◆ MATERIAL PROVIDED:
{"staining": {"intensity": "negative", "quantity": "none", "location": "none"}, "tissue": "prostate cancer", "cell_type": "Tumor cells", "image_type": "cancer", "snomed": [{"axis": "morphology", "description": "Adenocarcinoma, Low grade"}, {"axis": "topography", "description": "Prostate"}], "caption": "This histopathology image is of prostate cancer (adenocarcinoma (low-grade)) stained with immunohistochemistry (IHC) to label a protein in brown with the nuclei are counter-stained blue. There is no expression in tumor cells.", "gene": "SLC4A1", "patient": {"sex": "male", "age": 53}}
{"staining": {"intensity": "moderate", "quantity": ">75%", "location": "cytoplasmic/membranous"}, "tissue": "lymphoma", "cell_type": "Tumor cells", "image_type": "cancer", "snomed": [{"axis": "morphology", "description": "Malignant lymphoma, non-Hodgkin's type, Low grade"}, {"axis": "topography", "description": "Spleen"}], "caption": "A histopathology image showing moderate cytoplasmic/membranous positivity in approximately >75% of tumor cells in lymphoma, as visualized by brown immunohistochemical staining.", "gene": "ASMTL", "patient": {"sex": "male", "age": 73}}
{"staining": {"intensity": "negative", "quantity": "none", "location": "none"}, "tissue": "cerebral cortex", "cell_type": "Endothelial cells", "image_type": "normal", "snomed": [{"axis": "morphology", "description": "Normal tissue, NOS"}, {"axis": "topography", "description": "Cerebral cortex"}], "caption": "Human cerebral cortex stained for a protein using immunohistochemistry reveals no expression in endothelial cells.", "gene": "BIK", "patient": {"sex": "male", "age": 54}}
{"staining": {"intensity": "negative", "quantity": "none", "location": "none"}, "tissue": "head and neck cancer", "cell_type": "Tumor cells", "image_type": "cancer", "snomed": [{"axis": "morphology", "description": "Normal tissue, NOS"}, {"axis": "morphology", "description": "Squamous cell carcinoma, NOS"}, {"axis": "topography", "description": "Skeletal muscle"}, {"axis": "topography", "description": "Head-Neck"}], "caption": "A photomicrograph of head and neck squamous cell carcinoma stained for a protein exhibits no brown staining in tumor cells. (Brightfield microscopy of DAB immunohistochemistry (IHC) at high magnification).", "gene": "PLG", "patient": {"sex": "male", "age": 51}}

◆ WHAT THE TASK REQUIRES:
Here the answer is the exact run of lines above, from the line with "cerebral cortex stained" down to the last, and nothing else.

◆ ANSWER BOX:
{"staining": {"intensity": "negative", "quantity": "none", "location": "none"}, "tissue": "cerebral cortex", "cell_type": "Endothelial cells", "image_type": "normal", "snomed": [{"axis": "morphology", "description": "Normal tissue, NOS"}, {"axis": "topography", "description": "Cerebral cortex"}], "caption": "Human cerebral cortex stained for a protein using immunohistochemistry reveals no expression in endothelial cells.", "gene": "BIK", "patient": {"sex": "male", "age": 54}}
{"staining": {"intensity": "negative", "quantity": "none", "location": "none"}, "tissue": "head and neck cancer", "cell_type": "Tumor cells", "image_type": "cancer", "snomed": [{"axis": "morphology", "description": "Normal tissue, NOS"}, {"axis": "morphology", "description": "Squamous cell carcinoma, NOS"}, {"axis": "topography", "description": "Skeletal muscle"}, {"axis": "topography", "description": "Head-Neck"}], "caption": "A photomicrograph of head and neck squamous cell carcinoma stained for a protein exhibits no brown staining in tumor cells. (Brightfield microscopy of DAB immunohistochemistry (IHC) at high magnification).", "gene": "PLG", "patient": {"sex": "male", "age": 51}}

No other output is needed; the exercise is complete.